%%

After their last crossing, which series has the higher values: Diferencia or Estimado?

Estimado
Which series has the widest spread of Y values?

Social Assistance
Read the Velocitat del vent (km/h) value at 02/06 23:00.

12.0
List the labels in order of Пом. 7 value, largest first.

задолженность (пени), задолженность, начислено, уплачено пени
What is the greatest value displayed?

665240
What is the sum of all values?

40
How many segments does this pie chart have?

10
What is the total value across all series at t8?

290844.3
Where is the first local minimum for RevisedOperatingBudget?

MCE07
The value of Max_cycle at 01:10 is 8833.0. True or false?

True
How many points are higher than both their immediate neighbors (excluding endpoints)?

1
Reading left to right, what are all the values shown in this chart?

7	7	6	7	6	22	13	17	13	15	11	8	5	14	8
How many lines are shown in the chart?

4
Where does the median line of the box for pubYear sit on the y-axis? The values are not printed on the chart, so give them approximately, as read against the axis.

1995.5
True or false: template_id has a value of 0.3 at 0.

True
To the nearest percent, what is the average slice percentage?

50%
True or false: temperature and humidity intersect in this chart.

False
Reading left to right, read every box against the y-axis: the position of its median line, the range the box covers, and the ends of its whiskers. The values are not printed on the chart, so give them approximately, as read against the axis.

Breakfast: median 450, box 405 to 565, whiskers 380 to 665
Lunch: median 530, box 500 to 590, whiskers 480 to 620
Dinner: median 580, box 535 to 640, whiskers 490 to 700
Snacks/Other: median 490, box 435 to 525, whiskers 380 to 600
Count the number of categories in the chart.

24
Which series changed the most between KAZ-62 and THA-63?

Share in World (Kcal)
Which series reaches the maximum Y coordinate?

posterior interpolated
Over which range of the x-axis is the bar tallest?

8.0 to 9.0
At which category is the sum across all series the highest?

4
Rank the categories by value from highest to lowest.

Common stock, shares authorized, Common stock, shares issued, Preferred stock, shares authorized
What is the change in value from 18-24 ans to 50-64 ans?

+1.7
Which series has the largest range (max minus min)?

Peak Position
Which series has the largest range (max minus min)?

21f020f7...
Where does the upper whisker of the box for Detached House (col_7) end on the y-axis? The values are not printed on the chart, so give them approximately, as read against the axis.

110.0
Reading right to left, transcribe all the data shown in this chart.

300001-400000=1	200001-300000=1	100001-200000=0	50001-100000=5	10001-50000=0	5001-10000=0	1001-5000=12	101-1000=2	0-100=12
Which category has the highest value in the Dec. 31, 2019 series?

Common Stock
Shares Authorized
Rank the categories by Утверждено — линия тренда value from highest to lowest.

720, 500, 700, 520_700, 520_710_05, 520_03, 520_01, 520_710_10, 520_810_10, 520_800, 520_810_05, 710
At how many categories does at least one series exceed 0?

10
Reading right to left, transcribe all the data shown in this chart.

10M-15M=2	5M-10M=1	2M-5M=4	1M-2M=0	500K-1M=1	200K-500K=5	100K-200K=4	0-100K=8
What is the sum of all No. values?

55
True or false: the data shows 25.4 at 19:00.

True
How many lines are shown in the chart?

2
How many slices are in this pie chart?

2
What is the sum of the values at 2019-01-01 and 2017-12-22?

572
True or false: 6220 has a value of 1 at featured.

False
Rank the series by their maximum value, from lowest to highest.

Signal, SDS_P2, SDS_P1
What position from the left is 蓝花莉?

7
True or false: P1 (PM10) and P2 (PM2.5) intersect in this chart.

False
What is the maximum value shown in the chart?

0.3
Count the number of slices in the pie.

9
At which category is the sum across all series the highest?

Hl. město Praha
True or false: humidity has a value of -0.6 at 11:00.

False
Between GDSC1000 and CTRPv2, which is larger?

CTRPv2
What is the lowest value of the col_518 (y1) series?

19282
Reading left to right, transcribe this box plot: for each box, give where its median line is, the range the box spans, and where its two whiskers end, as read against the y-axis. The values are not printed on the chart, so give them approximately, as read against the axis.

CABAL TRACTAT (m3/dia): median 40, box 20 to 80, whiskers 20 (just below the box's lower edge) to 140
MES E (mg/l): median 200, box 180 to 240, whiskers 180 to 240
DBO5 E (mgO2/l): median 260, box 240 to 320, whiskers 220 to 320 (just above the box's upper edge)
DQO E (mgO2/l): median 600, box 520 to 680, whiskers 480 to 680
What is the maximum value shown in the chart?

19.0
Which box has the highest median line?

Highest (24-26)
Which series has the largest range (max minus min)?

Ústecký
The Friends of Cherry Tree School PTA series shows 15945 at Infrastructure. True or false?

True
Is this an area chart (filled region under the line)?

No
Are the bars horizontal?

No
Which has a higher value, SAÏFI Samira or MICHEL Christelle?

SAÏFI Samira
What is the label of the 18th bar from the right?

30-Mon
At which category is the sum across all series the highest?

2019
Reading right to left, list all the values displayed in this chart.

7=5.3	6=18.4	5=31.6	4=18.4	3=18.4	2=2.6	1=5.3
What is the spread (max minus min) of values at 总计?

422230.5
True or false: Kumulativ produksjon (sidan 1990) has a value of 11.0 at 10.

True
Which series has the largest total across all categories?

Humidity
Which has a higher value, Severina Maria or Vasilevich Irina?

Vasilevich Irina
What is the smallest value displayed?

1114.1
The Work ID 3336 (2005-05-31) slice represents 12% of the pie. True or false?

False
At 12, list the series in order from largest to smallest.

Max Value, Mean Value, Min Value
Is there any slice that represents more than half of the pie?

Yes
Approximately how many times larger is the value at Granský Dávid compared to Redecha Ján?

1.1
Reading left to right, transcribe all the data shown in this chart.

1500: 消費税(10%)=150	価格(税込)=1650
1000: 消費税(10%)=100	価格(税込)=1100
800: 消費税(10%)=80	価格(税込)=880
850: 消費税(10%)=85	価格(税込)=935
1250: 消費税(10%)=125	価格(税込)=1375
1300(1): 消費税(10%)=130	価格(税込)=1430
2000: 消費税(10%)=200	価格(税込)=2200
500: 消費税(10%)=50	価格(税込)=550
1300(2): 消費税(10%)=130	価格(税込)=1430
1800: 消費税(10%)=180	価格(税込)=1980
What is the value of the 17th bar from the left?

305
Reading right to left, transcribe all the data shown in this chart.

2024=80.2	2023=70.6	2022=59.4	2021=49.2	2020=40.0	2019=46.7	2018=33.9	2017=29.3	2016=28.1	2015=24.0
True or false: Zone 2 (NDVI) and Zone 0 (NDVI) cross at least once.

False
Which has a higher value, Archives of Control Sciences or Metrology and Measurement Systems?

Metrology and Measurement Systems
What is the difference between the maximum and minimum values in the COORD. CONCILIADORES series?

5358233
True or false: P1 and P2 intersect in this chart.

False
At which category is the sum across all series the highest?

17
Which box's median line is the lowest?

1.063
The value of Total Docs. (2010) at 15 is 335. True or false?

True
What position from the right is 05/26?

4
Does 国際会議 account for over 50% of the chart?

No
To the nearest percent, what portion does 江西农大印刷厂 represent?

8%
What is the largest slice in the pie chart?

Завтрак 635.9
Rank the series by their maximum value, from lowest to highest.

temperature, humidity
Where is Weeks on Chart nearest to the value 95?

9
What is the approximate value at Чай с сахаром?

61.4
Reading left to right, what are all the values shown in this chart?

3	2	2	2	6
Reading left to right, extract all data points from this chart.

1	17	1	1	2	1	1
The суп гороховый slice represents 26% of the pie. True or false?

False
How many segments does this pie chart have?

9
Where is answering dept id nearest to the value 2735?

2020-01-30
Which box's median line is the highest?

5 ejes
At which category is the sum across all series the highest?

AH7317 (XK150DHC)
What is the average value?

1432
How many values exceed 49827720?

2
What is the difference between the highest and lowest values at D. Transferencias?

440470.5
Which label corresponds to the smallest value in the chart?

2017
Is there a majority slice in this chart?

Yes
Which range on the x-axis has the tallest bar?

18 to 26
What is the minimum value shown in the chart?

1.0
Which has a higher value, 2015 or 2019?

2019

%%

To-do item — Rewrite all of the records above as a JSON list of strings, with each line as its own string and blank lines omitted.

Finished task —
[
  "After their last crossing, which series has the higher values: Diferencia or Estimado?",
  "Estimado",
  "Which series has the widest spread of Y values?",
  "Social Assistance",
  "Read the Velocitat del vent (km/h) value at 02/06 23:00.",
  "12.0",
  "List the labels in order of Пом. 7 value, largest first.",
  "задолженность (пени), задолженность, начислено, уплачено пени",
  "What is the greatest value displayed?",
  "665240",
  "What is the sum of all values?",
  "40",
  "How many segments does this pie chart have?",
  "10",
  "What is the total value across all series at t8?",
  "290844.3",
  "Where is the first local minimum for RevisedOperatingBudget?",
  "MCE07",
  "The value of Max_cycle at 01:10 is 8833.0. True or false?",
  "True",
  "How many points are higher than both their immediate neighbors (excluding endpoints)?",
  "1",
  "Reading left to right, what are all the values shown in this chart?",
  "7\t7\t6\t7\t6\t22\t13\t17\t13\t15\t11\t8\t5\t14\t8",
  "How many lines are shown in the chart?",
  "4",
  "Where does the median line of the box for pubYear sit on the y-axis? The values are not printed on the chart, so give them approximately, as read against the axis.",
  "1995.5",
  "True or false: template_id has a value of 0.3 at 0.",
  "True",
  "To the nearest percent, what is the average slice percentage?",
  "50%",
  "True or false: temperature and humidity intersect in this chart.",
  "False",
  "Reading left to right, read every box against the y-axis: the position of its median line, the range the box covers, and the ends of its whiskers. The values are not printed on the chart, so give them approximately, as read against the axis.",
  "Breakfast: median 450, box 405 to 565, whiskers 380 to 665",
  "Lunch: median 530, box 500 to 590, whiskers 480 to 620",
  "Dinner: median 580, box 535 to 640, whiskers 490 to 700",
  "Snacks/Other: median 490, box 435 to 525, whiskers 380 to 600",
  "Count the number of categories in the chart.",
  "24",
  "Which series changed the most between KAZ-62 and THA-63?",
  "Share in World (Kcal)",
  "Which series reaches the maximum Y coordinate?",
  "posterior interpolated",
  "Over which range of the x-axis is the bar tallest?",
  "8.0 to 9.0",
  "At which category is the sum across all series the highest?",
  "4",
  "Rank the categories by value from highest to lowest.",
  "Common stock, shares authorized, Common stock, shares issued, Preferred stock, shares authorized",
  "What is the change in value from 18-24 ans to 50-64 ans?",
  "+1.7",
  "Which series has the largest range (max minus min)?",
  "Peak Position",
  "Which series has the largest range (max minus min)?",
  "21f020f7...",
  "Where does the upper whisker of the box for Detached House (col_7) end on the y-axis? The values are not printed on the chart, so give them approximately, as read against the axis.",
  "110.0",
  "Reading right to left, transcribe all the data shown in this chart.",
  "300001-400000=1\t200001-300000=1\t100001-200000=0\t50001-100000=5\t10001-50000=0\t5001-10000=0\t1001-5000=12\t101-1000=2\t0-100=12",
  "Which category has the highest value in the Dec. 31, 2019 series?",
  "Common Stock",
  "Shares Authorized",
  "Rank the categories by Утверждено — линия тренда value from highest to lowest.",
  "720, 500, 700, 520_700, 520_710_05, 520_03, 520_01, 520_710_10, 520_810_10, 520_800, 520_810_05, 710",
  "At how many categories does at least one series exceed 0?",
  "10",
  "Reading right to left, transcribe all the data shown in this chart.",
  "10M-15M=2\t5M-10M=1\t2M-5M=4\t1M-2M=0\t500K-1M=1\t200K-500K=5\t100K-200K=4\t0-100K=8",
  "What is the sum of all No. values?",
  "55",
  "True or false: the data shows 25.4 at 19:00.",
  "True",
  "How many lines are shown in the chart?",
  "2",
  "How many slices are in this pie chart?",
  "2",
  "What is the sum of the values at 2019-01-01 and 2017-12-22?",
  "572",
  "True or false: 6220 has a value of 1 at featured.",
  "False",
  "Rank the series by their maximum value, from lowest to highest.",
  "Signal, SDS_P2, SDS_P1",
  "What position from the left is 蓝花莉?",
  "7",
  "True or false: P1 (PM10) and P2 (PM2.5) intersect in this chart.",
  "False",
  "What is the maximum value shown in the chart?",
  "0.3",
  "Count the number of slices in the pie.",
  "9",
  "At which category is the sum across all series the highest?",
  "Hl. město Praha",
  "True or false: humidity has a value of -0.6 at 11:00.",
  "False",
  "Between GDSC1000 and CTRPv2, which is larger?",
  "CTRPv2",
  "What is the lowest value of the col_518 (y1) series?",
  "19282",
  "Reading left to right, transcribe this box plot: for each box, give where its median line is, the range the box spans, and where its two whiskers end, as read against the y-axis. The values are not printed on the chart, so give them approximately, as read against the axis.",
  "CABAL TRACTAT (m3/dia): median 40, box 20 to 80, whiskers 20 (just below the box's lower edge) to 140",
  "MES E (mg/l): median 200, box 180 to 240, whiskers 180 to 240",
  "DBO5 E (mgO2/l): median 260, box 240 to 320, whiskers 220 to 320 (just above the box's upper edge)",
  "DQO E (mgO2/l): median 600, box 520 to 680, whiskers 480 to 680",
  "What is the maximum value shown in the chart?",
  "19.0",
  "Which box has the highest median line?",
  "Highest (24-26)",
  "Which series has the largest range (max minus min)?",
  "Ústecký",
  "The Friends of Cherry Tree School PTA series shows 15945 at Infrastructure. True or false?",
  "True",
  "Is this an area chart (filled region under the line)?",
  "No",
  "Are the bars horizontal?",
  "No",
  "Which has a higher value, SAÏFI Samira or MICHEL Christelle?",
  "SAÏFI Samira",
  "What is the label of the 18th bar from the right?",
  "30-Mon",
  "At which category is the sum across all series the highest?",
  "2019",
  "Reading right to left, list all the values displayed in this chart.",
  "7=5.3\t6=18.4\t5=31.6\t4=18.4\t3=18.4\t2=2.6\t1=5.3",
  "What is the spread (max minus min) of values at 总计?",
  "422230.5",
  "True or false: Kumulativ produksjon (sidan 1990) has a value of 11.0 at 10.",
  "True",
  "Which series has the largest total across all categories?",
  "Humidity",
  "Which has a higher value, Severina Maria or Vasilevich Irina?",
  "Vasilevich Irina",
  "What is the smallest value displayed?",
  "1114.1",
  "The Work ID 3336 (2005-05-31) slice represents 12% of the pie. True or false?",
  "False",
  "At 12, list the series in order from largest to smallest.",
  "Max Value, Mean Value, Min Value",
  "Is there any slice that represents more than half of the pie?",
  "Yes",
  "Approximately how many times larger is the value at Granský Dávid compared to Redecha Ján?",
  "1.1",
  "Reading left to right, transcribe all the data shown in this chart.",
  "1500: 消費税(10%)=150\t価格(税込)=1650",
  "1000: 消費税(10%)=100\t価格(税込)=1100",
  "800: 消費税(10%)=80\t価格(税込)=880",
  "850: 消費税(10%)=85\t価格(税込)=935",
  "1250: 消費税(10%)=125\t価格(税込)=1375",
  "1300(1): 消費税(10%)=130\t価格(税込)=1430",
  "2000: 消費税(10%)=200\t価格(税込)=2200",
  "500: 消費税(10%)=50\t価格(税込)=550",
  "1300(2): 消費税(10%)=130\t価格(税込)=1430",
  "1800: 消費税(10%)=180\t価格(税込)=1980",
  "What is the value of the 17th bar from the left?",
  "305",
  "Reading right to left, transcribe all the data shown in this chart.",
  "2024=80.2\t2023=70.6\t2022=59.4\t2021=49.2\t2020=40.0\t2019=46.7\t2018=33.9\t2017=29.3\t2016=28.1\t2015=24.0",
  "True or false: Zone 2 (NDVI) and Zone 0 (NDVI) cross at least once.",
  "False",
  "Which has a higher value, Archives of Control Sciences or Metrology and Measurement Systems?",
  "Metrology and Measurement Systems",
  "What is the difference between the maximum and minimum values in the COORD. CONCILIADORES series?",
  "5358233",
  "True or false: P1 and P2 intersect in this chart.",
  "False",
  "At which category is the sum across all series the highest?",
  "17",
  "Which box's median line is the lowest?",
  "1.063",
  "The value of Total Docs. (2010) at 15 is 335. True or false?",
  "True",
  "What position from the right is 05/26?",
  "4",
  "Does 国際会議 account for over 50% of the chart?",
  "No",
  "To the nearest percent, what portion does 江西农大印刷厂 represent?",
  "8%",
  "What is the largest slice in the pie chart?",
  "Завтрак 635.9",
  "Rank the series by their maximum value, from lowest to highest.",
  "temperature, humidity",
  "Where is Weeks on Chart nearest to the value 95?",
  "9",
  "What is the approximate value at Чай с сахаром?",
  "61.4",
  "Reading left to right, what are all the values shown in this chart?",
  "3\t2\t2\t2\t6",
  "Reading left to right, extract all data points from this chart.",
  "1\t17\t1\t1\t2\t1\t1",
  "The суп гороховый slice represents 26% of the pie. True or false?",
  "False",
  "How many segments does this pie chart have?",
  "9",
  "Where is answering dept id nearest to the value 2735?",
  "2020-01-30",
  "Which box's median line is the highest?",
  "5 ejes",
  "At which category is the sum across all series the highest?",
  "AH7317 (XK150DHC)",
  "What is the average value?",
  "1432",
  "How many values exceed 49827720?",
  "2",
  "What is the difference between the highest and lowest values at D. Transferencias?",
  "440470.5",
  "Which label corresponds to the smallest value in the chart?",
  "2017",
  "Is there a majority slice in this chart?",
  "Yes",
  "Which range on the x-axis has the tallest bar?",
  "18 to 26",
  "What is the minimum value shown in the chart?",
  "1.0",
  "Which has a higher value, 2015 or 2019?",
  "2019"
]